Start of Data records

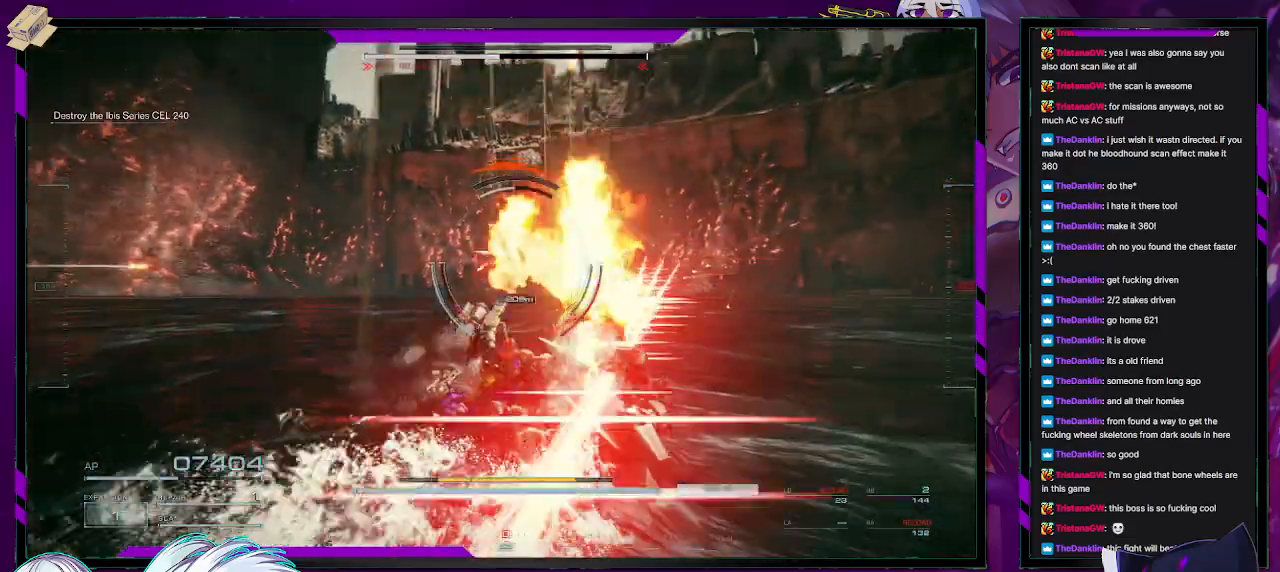
{"buttons": [], "left_stick": "up-right", "right_stick": "center", "events": [[33, "X", "up"], [50, "X", "down"], [167, "X", "up"], [333, "left_stick", "up-right"]]}
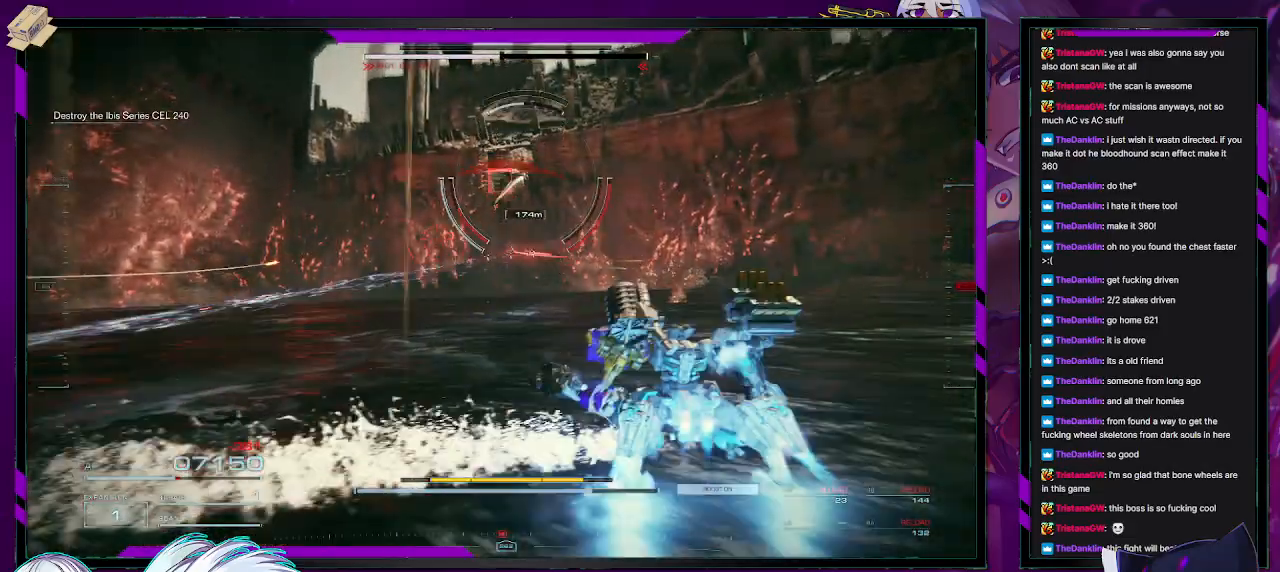
{"buttons": [], "left_stick": "down-right", "right_stick": "center", "events": [[250, "left_stick", "right"], [317, "right_stick", "up"], [467, "right_stick", "center"], [500, "left_stick", "down-right"]]}
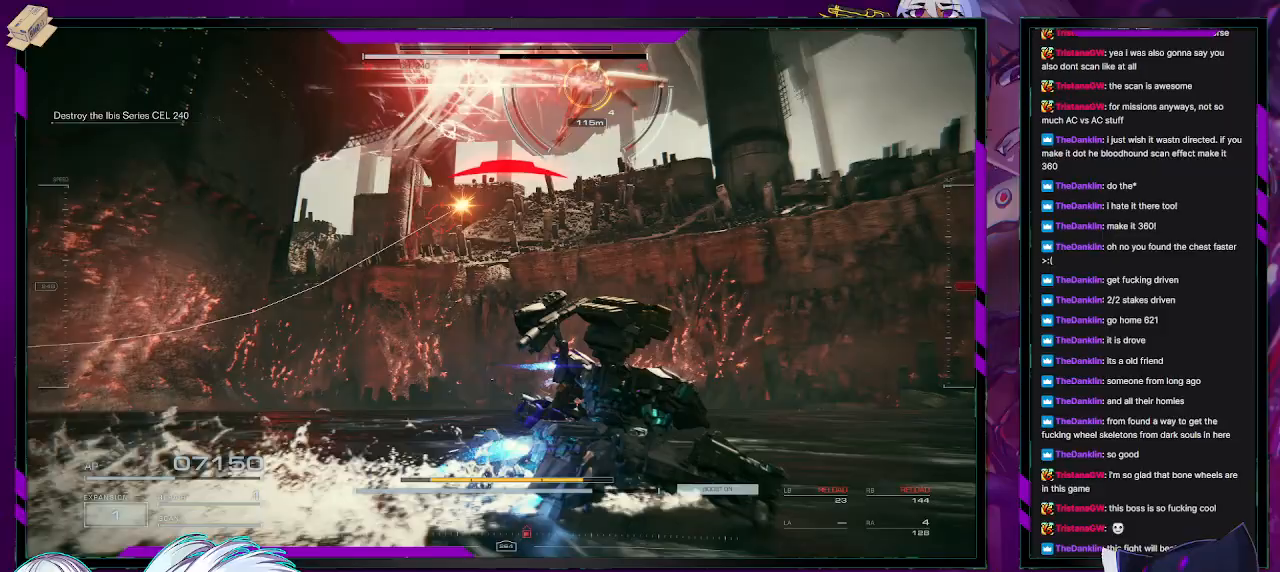
{"buttons": [], "left_stick": "right", "right_stick": "center", "events": [[67, "X", "down"], [150, "X", "up"], [217, "X", "down"], [317, "X", "up"], [367, "X", "down"], [417, "left_stick", "right"], [433, "X", "up"]]}
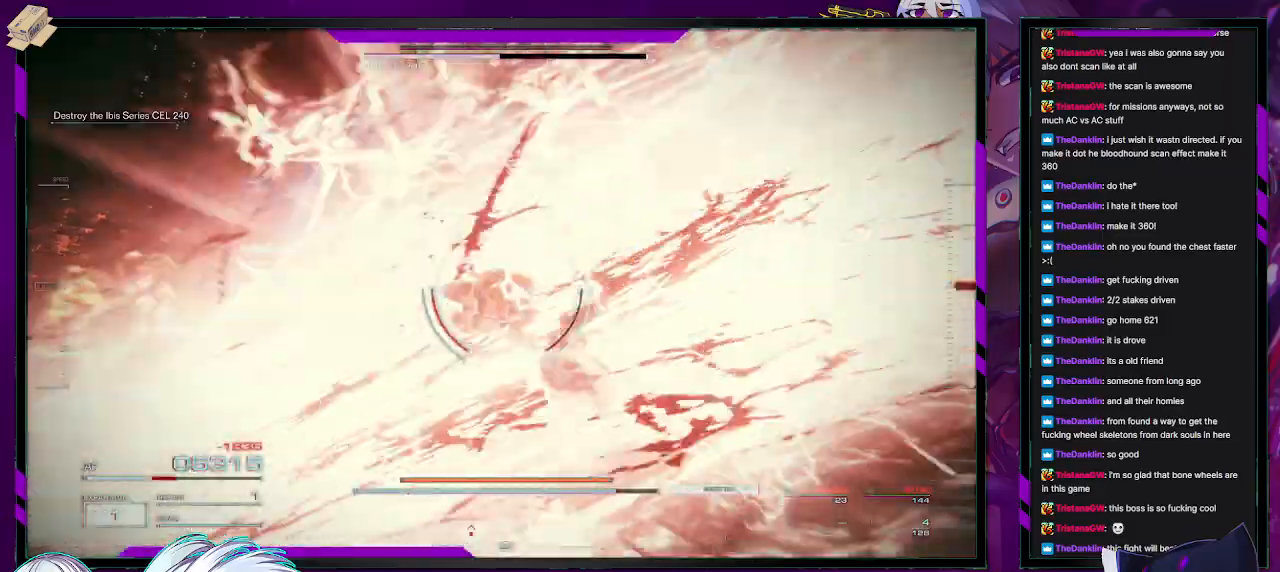
{"buttons": [], "left_stick": "down", "right_stick": "left", "events": [[33, "right_stick", "left"], [400, "left_stick", "down-right"], [500, "left_stick", "down"]]}
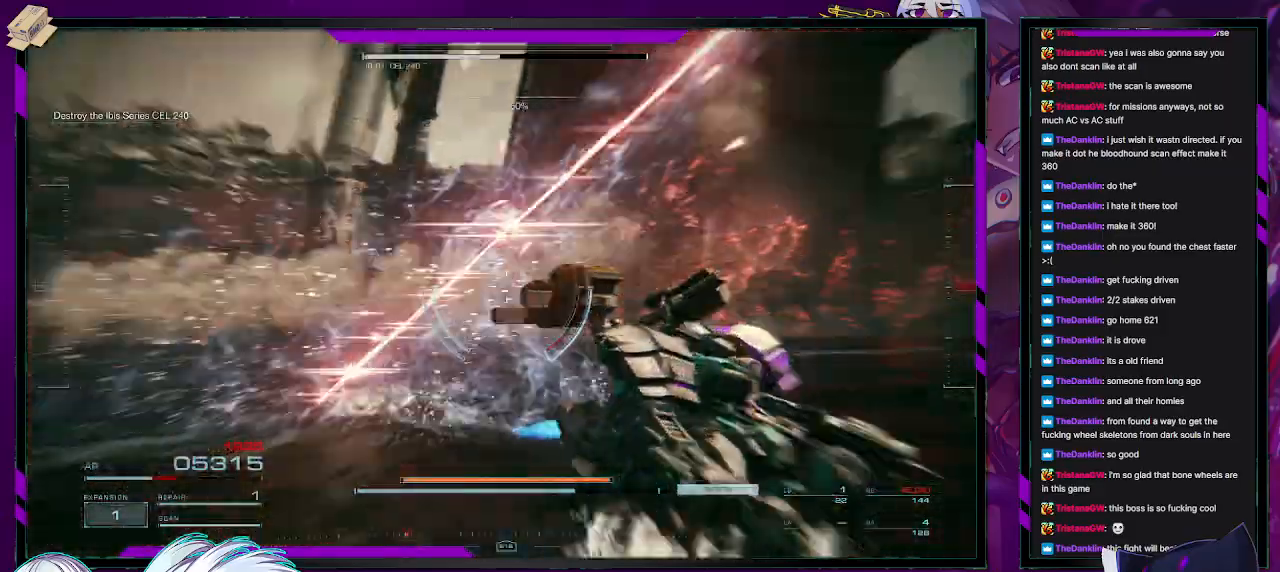
{"buttons": [], "left_stick": "down-left", "right_stick": "left", "events": [[150, "left_stick", "down-left"]]}
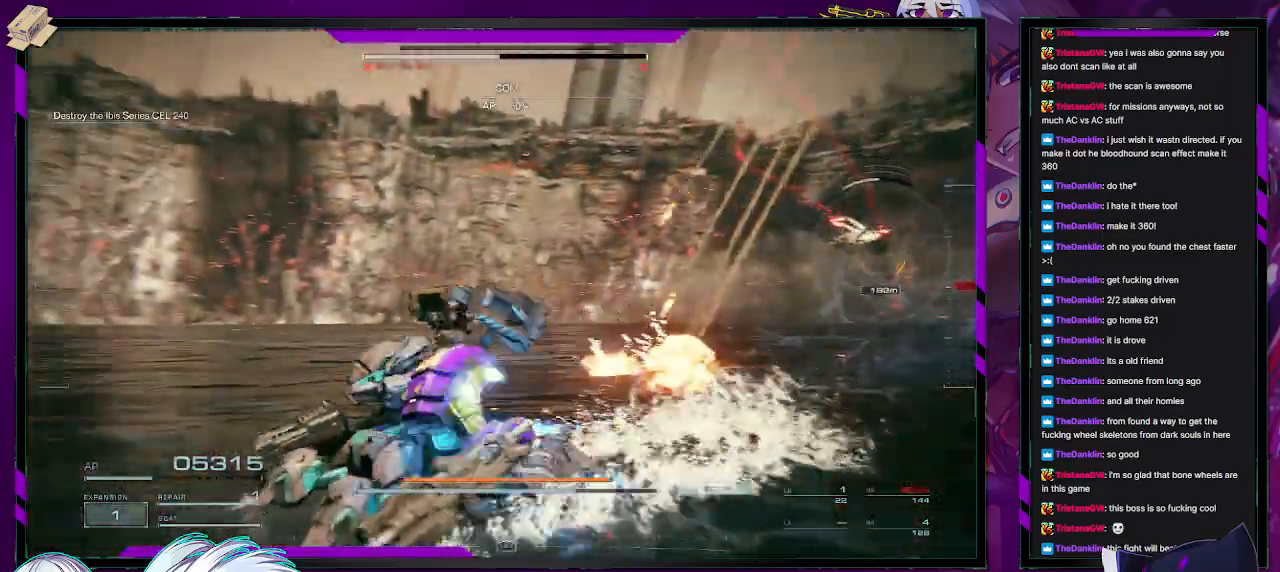
{"buttons": [], "left_stick": "up", "right_stick": "right", "events": [[50, "right_stick", "center"], [133, "left_stick", "up-left"], [200, "right_stick", "right"], [400, "left_stick", "up"]]}
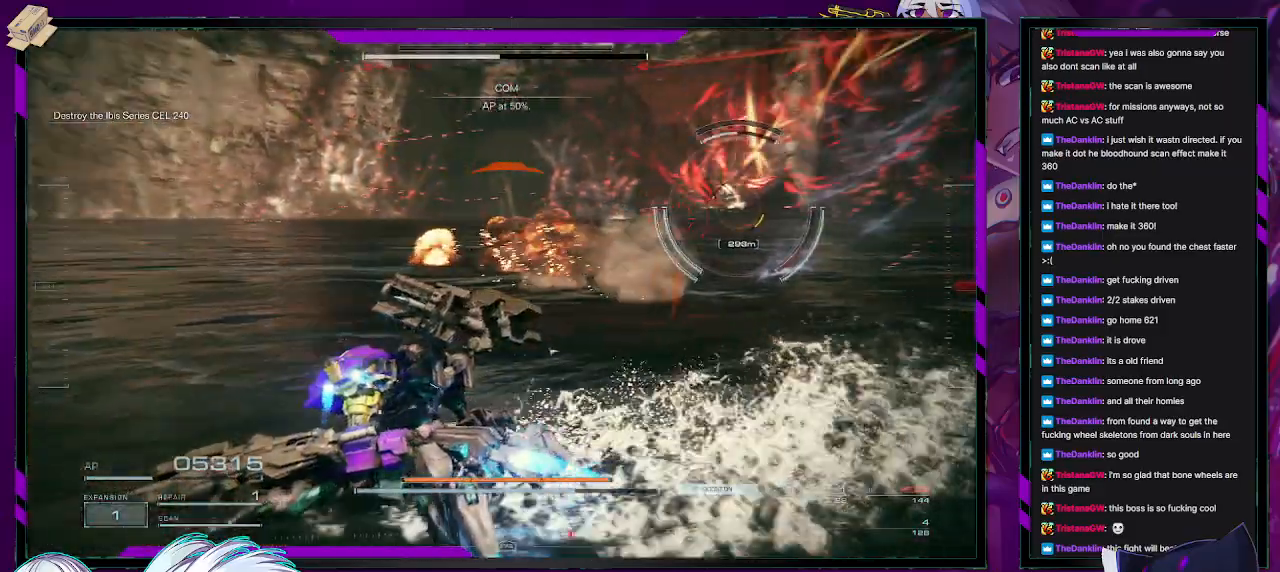
{"buttons": ["L3"], "left_stick": "up", "right_stick": "right", "events": [[217, "right_stick", "center"], [450, "L3", "down"], [500, "right_stick", "right"]]}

End of Data records

[What you will do]: Write out every record above exactly, leaving no picture in the result.

[Solution to this task]:
{"buttons": [], "left_stick": "up-right", "right_stick": "center", "events": [[33, "X", "up"], [50, "X", "down"], [167, "X", "up"], [333, "left_stick", "up-right"]]}
{"buttons": [], "left_stick": "down-right", "right_stick": "center", "events": [[250, "left_stick", "right"], [317, "right_stick", "up"], [467, "right_stick", "center"], [500, "left_stick", "down-right"]]}
{"buttons": [], "left_stick": "right", "right_stick": "center", "events": [[67, "X", "down"], [150, "X", "up"], [217, "X", "down"], [317, "X", "up"], [367, "X", "down"], [417, "left_stick", "right"], [433, "X", "up"]]}
{"buttons": [], "left_stick": "down", "right_stick": "left", "events": [[33, "right_stick", "left"], [400, "left_stick", "down-right"], [500, "left_stick", "down"]]}
{"buttons": [], "left_stick": "down-left", "right_stick": "left", "events": [[150, "left_stick", "down-left"]]}
{"buttons": [], "left_stick": "up", "right_stick": "right", "events": [[50, "right_stick", "center"], [133, "left_stick", "up-left"], [200, "right_stick", "right"], [400, "left_stick", "up"]]}
{"buttons": ["L3"], "left_stick": "up", "right_stick": "right", "events": [[217, "right_stick", "center"], [450, "L3", "down"], [500, "right_stick", "right"]]}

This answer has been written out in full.